Лидочка машинально оперлась на край раковины, точно на балетный станок, и тело ее, вымуштрованное, совершенно чужое и ненавистное, тотчас приняло знакомую позицию, так что Лидочка и сама не поняла, как распрямилась еще сильнее и с механической ловкостью одержимой бесами вдруг необыкновенно изящно и быстро сделала батман тандю с первой и пятой позиции по всем направлениям, а потом бросила вбок великолепный гранд батман и снова застыла перед зеркалом с восковым приветливым лицом, точно ожидая аплодисментов. Она проделала это так быстро, что сама испугалась, словно и впрямь — впервые в жизни — ощутила над собой ужасную, внешнюю, демоническую власть, способную в любой момент согнуть ее в бараний рог в самом прямом, физическом смысле. Даже тело, воспитанное в ненависти и рабстве, было против нее самой. Это было ужасно. По-настоящему ужасно.

Лидочка снова распахнула шкафчик, трясущимися руками развинтила станок Лужбина и вытряхнула на ладонь бритвенное лезвие, лиловатое, с надписью «Ленинград» и крошечным ржавым пятнышком на самой острой, почти невидимой, опасной кромке. Подушечки пальцев сразу стали мокрыми и холодными. «И правильно, — сказала Лидочка быстро, боясь передумать. — И давно надо было уже. Не поедем мы ни в какую Москву. Поедем лучше в Ленинград. Ленинград, Ленинград, покупай себе наряд! Красный! Синий! Голубой! Выбирай себе любой!» Она зажмурилась и даже тихонько зашипела, но было совсем не больно. Вот и все, успокоила она себя, потому что больше успокаивать ее было некому. Вот и все. И, не открывая глаз, торопливо легла в почти наполнившуюся ванну.

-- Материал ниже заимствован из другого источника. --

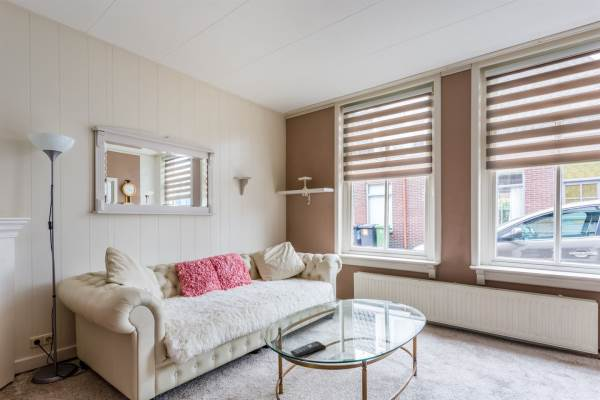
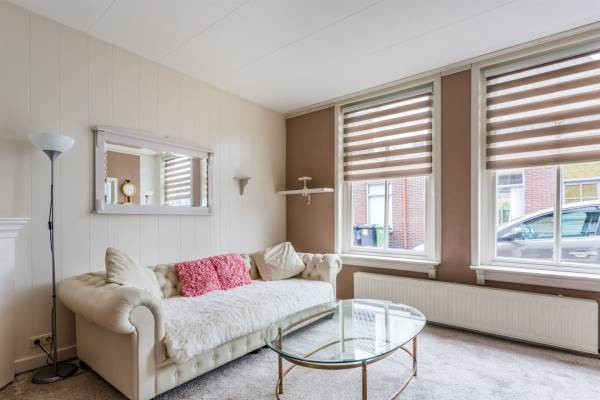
- remote control [289,340,327,358]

Теплая вода тихо плескалась вокруг шеи — как будто подгладывала кожу голыми гладкими деснами. Запястьям и лодыжкам было щекотно, почти приятно, из открытого окна слабыми волнами приходил ветерок, едва ощутимый, ласковый, совсем летний, и вместе с ветерком порывами налетала мягкая усталость, будто после длинной — на целый день — счастливой прогулки по лесу, когда волосы полны солнечного света и сухой хвои, а руку оттягивает тяжелая, чуть поскрипывающая корзина с грибами, которые надо успеть перемыть и почистить дотемна, чтобы назавтра натушить полную кастрюлю — с мускатным орехом, петрушкой и сметаной, а глаза слипаются, ресницы такие тяжелые, такой тяжелый аромат кружится в голове — влажного подлеска, папоротников, нагретой солнцем коры, нет, не спи, не спи, не спи, разве хорошая хозяйка уйдет в спальню, не закончив все дела на кухне?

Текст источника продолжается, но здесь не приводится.